◆ TASK TO COMPLETE
Within the records below, how many lines contain "CROSS"? The answer is that number alone.

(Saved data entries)
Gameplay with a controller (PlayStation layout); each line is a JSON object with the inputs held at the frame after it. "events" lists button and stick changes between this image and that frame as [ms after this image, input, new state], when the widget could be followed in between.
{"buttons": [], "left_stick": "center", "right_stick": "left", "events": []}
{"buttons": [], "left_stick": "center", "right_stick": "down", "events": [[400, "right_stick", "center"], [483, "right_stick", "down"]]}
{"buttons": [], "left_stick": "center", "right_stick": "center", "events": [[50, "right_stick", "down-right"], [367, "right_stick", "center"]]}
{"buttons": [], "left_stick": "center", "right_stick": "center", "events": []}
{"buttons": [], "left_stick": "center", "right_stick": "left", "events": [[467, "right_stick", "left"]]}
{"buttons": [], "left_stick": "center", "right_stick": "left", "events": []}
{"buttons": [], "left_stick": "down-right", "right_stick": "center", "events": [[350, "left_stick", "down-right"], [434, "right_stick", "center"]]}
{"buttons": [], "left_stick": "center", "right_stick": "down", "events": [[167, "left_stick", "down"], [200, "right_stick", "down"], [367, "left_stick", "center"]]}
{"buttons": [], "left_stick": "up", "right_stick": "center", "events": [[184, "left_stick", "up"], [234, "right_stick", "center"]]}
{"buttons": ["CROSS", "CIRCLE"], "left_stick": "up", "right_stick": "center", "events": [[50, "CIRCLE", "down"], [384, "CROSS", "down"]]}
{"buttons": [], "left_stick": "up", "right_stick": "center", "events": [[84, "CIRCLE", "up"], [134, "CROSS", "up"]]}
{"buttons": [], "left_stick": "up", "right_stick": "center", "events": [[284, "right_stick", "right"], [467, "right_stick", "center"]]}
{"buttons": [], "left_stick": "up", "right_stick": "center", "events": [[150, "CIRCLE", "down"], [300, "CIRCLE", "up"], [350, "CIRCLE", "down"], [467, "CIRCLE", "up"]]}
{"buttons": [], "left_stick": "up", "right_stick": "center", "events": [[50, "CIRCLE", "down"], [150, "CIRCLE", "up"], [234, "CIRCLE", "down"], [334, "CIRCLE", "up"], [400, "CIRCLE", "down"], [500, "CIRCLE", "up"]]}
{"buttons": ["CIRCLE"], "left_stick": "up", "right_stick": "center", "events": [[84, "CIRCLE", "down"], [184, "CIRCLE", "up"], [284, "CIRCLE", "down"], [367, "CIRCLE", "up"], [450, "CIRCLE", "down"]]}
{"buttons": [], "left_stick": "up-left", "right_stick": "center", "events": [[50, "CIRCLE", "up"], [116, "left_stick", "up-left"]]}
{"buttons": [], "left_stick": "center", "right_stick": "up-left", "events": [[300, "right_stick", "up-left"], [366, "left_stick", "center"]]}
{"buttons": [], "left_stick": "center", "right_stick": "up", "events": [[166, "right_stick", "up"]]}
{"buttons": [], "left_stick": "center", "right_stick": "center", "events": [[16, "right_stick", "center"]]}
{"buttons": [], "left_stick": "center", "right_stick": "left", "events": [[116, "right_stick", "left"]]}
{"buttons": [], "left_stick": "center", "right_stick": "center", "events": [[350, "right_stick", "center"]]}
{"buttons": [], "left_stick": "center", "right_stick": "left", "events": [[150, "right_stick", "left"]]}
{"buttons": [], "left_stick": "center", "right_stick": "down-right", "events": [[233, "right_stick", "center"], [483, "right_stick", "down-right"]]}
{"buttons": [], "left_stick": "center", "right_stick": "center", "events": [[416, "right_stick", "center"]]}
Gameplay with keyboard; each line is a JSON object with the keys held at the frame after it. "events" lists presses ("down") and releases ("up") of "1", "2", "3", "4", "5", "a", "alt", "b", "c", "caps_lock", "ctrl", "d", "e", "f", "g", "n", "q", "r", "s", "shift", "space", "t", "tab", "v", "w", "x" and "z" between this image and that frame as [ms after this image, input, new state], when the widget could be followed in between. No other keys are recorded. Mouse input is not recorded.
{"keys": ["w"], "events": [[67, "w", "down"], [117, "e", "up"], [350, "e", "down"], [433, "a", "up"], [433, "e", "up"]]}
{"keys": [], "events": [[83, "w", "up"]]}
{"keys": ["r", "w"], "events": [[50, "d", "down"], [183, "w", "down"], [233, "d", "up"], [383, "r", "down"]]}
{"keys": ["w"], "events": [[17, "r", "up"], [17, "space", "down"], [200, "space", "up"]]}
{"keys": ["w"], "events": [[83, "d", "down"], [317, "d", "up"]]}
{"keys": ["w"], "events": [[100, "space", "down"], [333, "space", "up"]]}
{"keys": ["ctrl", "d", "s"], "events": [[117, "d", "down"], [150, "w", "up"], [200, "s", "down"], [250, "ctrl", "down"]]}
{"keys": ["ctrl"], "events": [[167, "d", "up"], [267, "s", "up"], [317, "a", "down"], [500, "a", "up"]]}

◆ RESULT FOR THIS EXERCISE
2